Human hepatocellular carcinoma (HCC), one of the most common cancers, frequently recurs after primary therapy. A way to prevent this recurrence is needed. Enhanced immunity to some experimental tumors has been observed after transfection of the gene encoding the costimulatory molecule B7-1, a ligand for the CD28/cytolytic T-lymphocyte-associated antigen (CTLA) -4 counter receptor. However, it is not known whether the transfection of B7-1 gene into HCC cells could be useful for HCC treatment. To assess this, we introduced the B7-1 (CD80) gene into HCC cells. We investigated the expressions of B7-1, B7-2, and human leukocyte antigen (HLA) class I in seven human hepatocellular carcinoma (HCC) cell lines by flow cytometric analysis. Flow cytometric analysis revealed that they all expressed B7-1, B7-2, and HLA class I on the cell surface. However, the expression levels of B7-1 and B7-2 were very low while those of HLA class I were high. By human transfecting HCC cells with a plasmid containing human B7-1 cDNA, we were able to establish HCC cell lines strongly expressing B7-1. From mixed lymphocyte and tumor culture analysis, the primary cytolytic activity against parental HCC cells could be induced effectively by B7-1-transfected HCC cells.

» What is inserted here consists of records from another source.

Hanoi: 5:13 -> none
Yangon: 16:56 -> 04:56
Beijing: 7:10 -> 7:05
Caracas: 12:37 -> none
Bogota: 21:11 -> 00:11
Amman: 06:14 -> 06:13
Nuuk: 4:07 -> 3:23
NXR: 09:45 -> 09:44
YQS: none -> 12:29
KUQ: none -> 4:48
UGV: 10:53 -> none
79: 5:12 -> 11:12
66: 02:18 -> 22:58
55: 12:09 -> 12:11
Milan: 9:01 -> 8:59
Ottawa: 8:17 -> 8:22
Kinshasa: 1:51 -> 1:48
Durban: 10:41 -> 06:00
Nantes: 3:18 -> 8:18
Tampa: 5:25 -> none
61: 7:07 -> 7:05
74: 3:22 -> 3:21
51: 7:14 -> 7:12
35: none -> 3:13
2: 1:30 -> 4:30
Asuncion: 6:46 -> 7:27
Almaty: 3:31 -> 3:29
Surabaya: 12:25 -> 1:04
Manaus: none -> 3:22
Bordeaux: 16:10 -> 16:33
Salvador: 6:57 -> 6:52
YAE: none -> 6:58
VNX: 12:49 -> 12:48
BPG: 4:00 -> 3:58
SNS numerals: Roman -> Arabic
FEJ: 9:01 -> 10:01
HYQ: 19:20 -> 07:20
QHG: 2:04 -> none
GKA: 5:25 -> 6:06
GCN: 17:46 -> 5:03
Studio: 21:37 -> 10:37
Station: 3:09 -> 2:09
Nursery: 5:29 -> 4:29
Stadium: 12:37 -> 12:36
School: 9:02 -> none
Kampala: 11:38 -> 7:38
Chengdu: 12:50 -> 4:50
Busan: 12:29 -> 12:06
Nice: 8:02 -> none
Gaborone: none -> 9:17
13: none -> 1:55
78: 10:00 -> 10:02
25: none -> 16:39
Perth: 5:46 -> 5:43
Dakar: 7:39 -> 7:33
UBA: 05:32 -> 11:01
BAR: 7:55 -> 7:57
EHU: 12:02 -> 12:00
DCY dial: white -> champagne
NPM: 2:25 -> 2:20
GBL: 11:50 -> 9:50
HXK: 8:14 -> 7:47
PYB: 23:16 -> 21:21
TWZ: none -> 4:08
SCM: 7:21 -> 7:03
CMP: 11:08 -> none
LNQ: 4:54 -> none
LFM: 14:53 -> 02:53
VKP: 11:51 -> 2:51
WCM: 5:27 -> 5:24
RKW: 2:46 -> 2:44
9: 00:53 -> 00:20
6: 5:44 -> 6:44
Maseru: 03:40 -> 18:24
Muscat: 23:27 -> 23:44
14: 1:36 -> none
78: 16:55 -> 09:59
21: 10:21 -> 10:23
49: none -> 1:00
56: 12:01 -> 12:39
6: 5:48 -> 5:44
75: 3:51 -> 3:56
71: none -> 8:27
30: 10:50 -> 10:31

Furthermore, in the mouse tumor model, we found that overexpression of B7-1 on tumor cells can inhibit subcutaneous tumor development in syngeneic BALB/c mice. Vaccination with B7-1-transfected mouse HCC cells was effective as a tumor vaccine for preventing tumor development of parental HCC cells, and splenocytes from mice immunized with B7-1-transfected HCC cells showed cytolytic activity against parental HCC cells. Theses results demonstrate that vaccination of B7-1-transfected HCC cells can induce systemic immunity against parental HCC cells and suggest that vaccination of B7-1-transfected HCC cells may be therapeutically useful for suppressing HCC recurrence.